• **To do**
Lay out every line of the records below as a Markdown table with two columns, Row for the row number and Line for the line itself, skipping blank lines. Leave the pictures out of the table.
----------
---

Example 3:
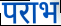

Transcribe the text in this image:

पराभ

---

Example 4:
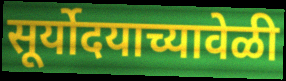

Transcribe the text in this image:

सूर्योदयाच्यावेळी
----------
• **Solution to this task**
| Row | Line |
|---|---|
| 1 | --- |
| 2 | Example 3: |
| 3 | Transcribe the text in this image: |
| 4 | पराभ |
| 5 | --- |
| 6 | Example 4: |
| 7 | Transcribe the text in this image: |
| 8 | सूर्योदयाच्यावेळी |